__TASK STATEMENT__
Copy out the whole page below on modeling directly from antibody levels, changing no character.

__PASSAGE TO READ__
#####
Modeling directly from antibody levels

knitr::opts_chunk$set(
  collapse = TRUE,
  comment = "#>"
)
library(serosv)

Mixture model

Proposed model

Two-component mixture model for test result $Z$ with $Z_j (j = {I, S})$ being the latent mixing component having density $f_j(z_j|\theta_j)$ and with $\pi_{\text{TRUE}}(a)$ being the age-dependent mixing probability can be represented as

$$ f(z|z_I, z_S,a) = (1-\pi_{\text{TRUE}}(a))f_S(z_S|\theta_S)+\pi_{\text{TRUE}}(a)f_I(z_I|\theta_I) $$

The mean $E(Z|a)$ thus equals

$$ \mu(a) = (1-\pi_{\text{TRUE}}(a))\mu_S+\pi_{\text{TRUE}}(a)\mu_I$$

From which the true prevalence can be calculated by

$$ \pi_{\text{TRUE}}(a) = \frac{\mu(a) - \mu_S}{\mu_I - \mu_S} $$

Force of infection can then be calculated by

$$ \lambda_{TRUE} = \frac{\mu'(a)}{\mu_I - \mu(a)} $$

Fitting data

To fit the mixture data, use mixture_model function

df <- vzv_be_2001_2003[vzv_be_2001_2003$age < 40.5,]
df <- df[order(df$age),]
data <- df$VZVmIUml
model <- mixture_model(antibody_level = data)
#####
__DATA SECTION__
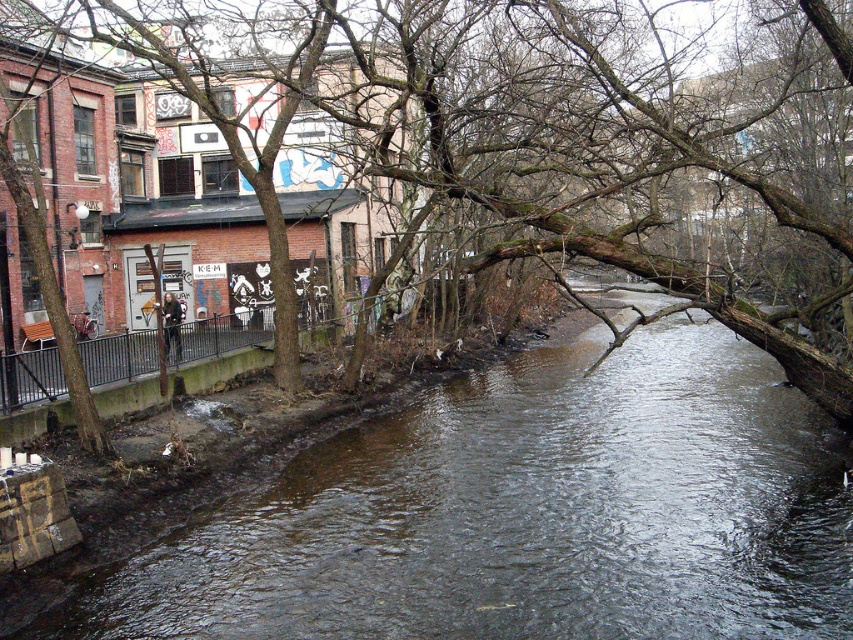
You are standing at the point marked by the coordinate (527,513) in the image. What type of surface are you standing on?

You are standing on a brown rough concrete stream located at point (527,513).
#####
__ANSWER SECTION__
Modeling directly from antibody levels

knitr::opts_chunk$set(
  collapse = TRUE,
  comment = "#>"
)
library(serosv)

Mixture model

Proposed model

Two-component mixture model for test result $Z$ with $Z_j (j = {I, S})$ being the latent mixing component having density $f_j(z_j|\theta_j)$ and with $\pi_{\text{TRUE}}(a)$ being the age-dependent mixing probability can be represented as

$$ f(z|z_I, z_S,a) = (1-\pi_{\text{TRUE}}(a))f_S(z_S|\theta_S)+\pi_{\text{TRUE}}(a)f_I(z_I|\theta_I) $$

The mean $E(Z|a)$ thus equals

$$ \mu(a) = (1-\pi_{\text{TRUE}}(a))\mu_S+\pi_{\text{TRUE}}(a)\mu_I$$

From which the true prevalence can be calculated by

$$ \pi_{\text{TRUE}}(a) = \frac{\mu(a) - \mu_S}{\mu_I - \mu_S} $$

Force of infection can then be calculated by

$$ \lambda_{TRUE} = \frac{\mu'(a)}{\mu_I - \mu(a)} $$

Fitting data

To fit the mixture data, use mixture_model function

df <- vzv_be_2001_2003[vzv_be_2001_2003$age < 40.5,]
df <- df[order(df$age),]
data <- df$VZVmIUml
model <- mixture_model(antibody_level = data)